-- Work required --
Word for word, the data below must be repeated in full; no picture is to be included.

Stored records
⟨

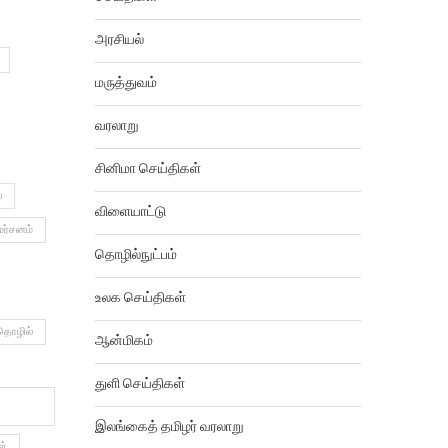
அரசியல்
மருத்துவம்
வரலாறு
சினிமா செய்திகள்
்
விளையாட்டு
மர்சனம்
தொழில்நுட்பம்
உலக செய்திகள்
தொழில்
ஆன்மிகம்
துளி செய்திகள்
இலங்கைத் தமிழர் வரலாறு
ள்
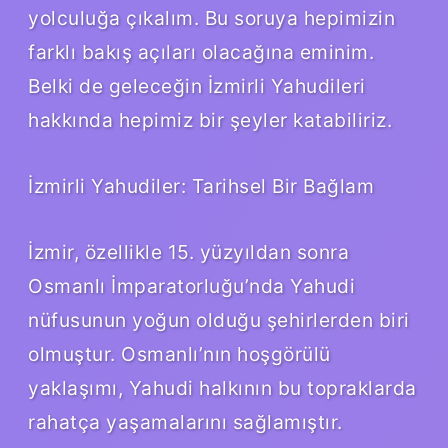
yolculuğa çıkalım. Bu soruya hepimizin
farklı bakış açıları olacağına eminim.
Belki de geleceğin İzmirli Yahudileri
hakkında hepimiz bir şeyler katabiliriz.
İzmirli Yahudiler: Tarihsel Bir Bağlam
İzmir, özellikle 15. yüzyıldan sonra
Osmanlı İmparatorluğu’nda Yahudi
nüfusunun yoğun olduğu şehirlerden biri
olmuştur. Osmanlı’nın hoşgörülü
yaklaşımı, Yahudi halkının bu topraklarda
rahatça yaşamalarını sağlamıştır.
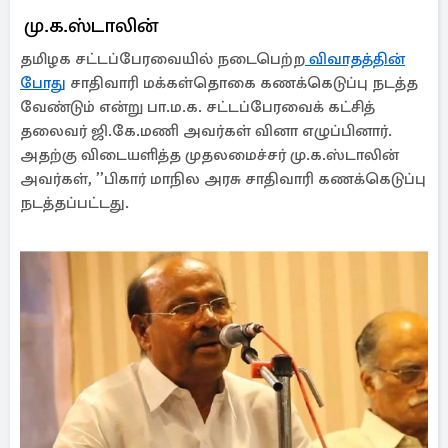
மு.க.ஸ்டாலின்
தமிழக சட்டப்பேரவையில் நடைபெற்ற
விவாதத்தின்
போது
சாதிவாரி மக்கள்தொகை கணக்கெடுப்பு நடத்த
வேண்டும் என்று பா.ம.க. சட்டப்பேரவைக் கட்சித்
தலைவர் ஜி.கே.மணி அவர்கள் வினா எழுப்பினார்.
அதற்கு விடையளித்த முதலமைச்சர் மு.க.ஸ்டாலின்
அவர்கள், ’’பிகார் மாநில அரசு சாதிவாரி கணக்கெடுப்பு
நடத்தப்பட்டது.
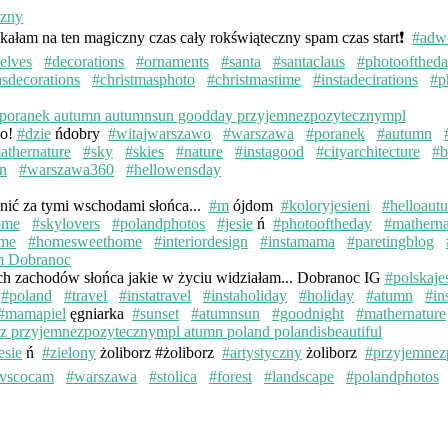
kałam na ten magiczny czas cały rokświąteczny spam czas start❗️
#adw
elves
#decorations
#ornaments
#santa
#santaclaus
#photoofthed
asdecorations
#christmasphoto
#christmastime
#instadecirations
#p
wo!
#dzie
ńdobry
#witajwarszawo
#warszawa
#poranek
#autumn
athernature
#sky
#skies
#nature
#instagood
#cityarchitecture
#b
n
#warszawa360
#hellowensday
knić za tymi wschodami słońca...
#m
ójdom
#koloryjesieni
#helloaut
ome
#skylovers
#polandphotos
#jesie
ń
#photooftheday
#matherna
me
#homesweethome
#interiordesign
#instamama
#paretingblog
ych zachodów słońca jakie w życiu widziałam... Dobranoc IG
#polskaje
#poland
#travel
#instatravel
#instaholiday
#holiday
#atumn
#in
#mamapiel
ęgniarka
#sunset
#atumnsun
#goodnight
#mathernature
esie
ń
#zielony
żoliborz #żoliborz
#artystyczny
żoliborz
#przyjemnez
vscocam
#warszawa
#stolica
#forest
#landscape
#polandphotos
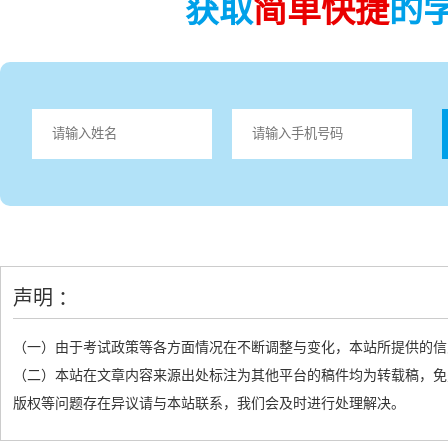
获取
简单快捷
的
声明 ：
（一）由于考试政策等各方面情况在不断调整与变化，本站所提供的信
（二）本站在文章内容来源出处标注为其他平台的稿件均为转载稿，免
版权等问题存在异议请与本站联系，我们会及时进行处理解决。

⟩

-- Answer to this exercise --
அரசியல்
மருத்துவம்
வரலாறு
சினிமா செய்திகள்
்
விளையாட்டு
மர்சனம்
தொழில்நுட்பம்
உலக செய்திகள்
தொழில்
ஆன்மிகம்
துளி செய்திகள்
இலங்கைத் தமிழர் வரலாறு
ள்
yolculuğa çıkalım. Bu soruya hepimizin
farklı bakış açıları olacağına eminim.
Belki de geleceğin İzmirli Yahudileri
hakkında hepimiz bir şeyler katabiliriz.
İzmirli Yahudiler: Tarihsel Bir Bağlam
İzmir, özellikle 15. yüzyıldan sonra
Osmanlı İmparatorluğu’nda Yahudi
nüfusunun yoğun olduğu şehirlerden biri
olmuştur. Osmanlı’nın hoşgörülü
yaklaşımı, Yahudi halkının bu topraklarda
rahatça yaşamalarını sağlamıştır.
மு.க.ஸ்டாலின்
தமிழக சட்டப்பேரவையில் நடைபெற்ற
விவாதத்தின்
போது
சாதிவாரி மக்கள்தொகை கணக்கெடுப்பு நடத்த
வேண்டும் என்று பா.ம.க. சட்டப்பேரவைக் கட்சித்
தலைவர் ஜி.கே.மணி அவர்கள் வினா எழுப்பினார்.
அதற்கு விடையளித்த முதலமைச்சர் மு.க.ஸ்டாலின்
அவர்கள், ’’பிகார் மாநில அரசு சாதிவாரி கணக்கெடுப்பு
நடத்தப்பட்டது.
kałam na ten magiczny czas cały rokświąteczny spam czas start❗️
#adw
elves
#decorations
#ornaments
#santa
#santaclaus
#photoofthed
asdecorations
#christmasphoto
#christmastime
#instadecirations
#p
wo!
#dzie
ńdobry
#witajwarszawo
#warszawa
#poranek
#autumn
athernature
#sky
#skies
#nature
#instagood
#cityarchitecture
#b
n
#warszawa360
#hellowensday
knić za tymi wschodami słońca...
#m
ójdom
#koloryjesieni
#helloaut
ome
#skylovers
#polandphotos
#jesie
ń
#photooftheday
#matherna
me
#homesweethome
#interiordesign
#instamama
#paretingblog
ych zachodów słońca jakie w życiu widziałam... Dobranoc IG
#polskaje
#poland
#travel
#instatravel
#instaholiday
#holiday
#atumn
#in
#mamapiel
ęgniarka
#sunset
#atumnsun
#goodnight
#mathernature
esie
ń
#zielony
żoliborz #żoliborz
#artystyczny
żoliborz
#przyjemnez
vscocam
#warszawa
#stolica
#forest
#landscape
#polandphotos
获取
简单快捷
的
声明 ：
（一）由于考试政策等各方面情况在不断调整与变化，本站所提供的信
（二）本站在文章内容来源出处标注为其他平台的稿件均为转载稿，免
版权等问题存在异议请与本站联系，我们会及时进行处理解决。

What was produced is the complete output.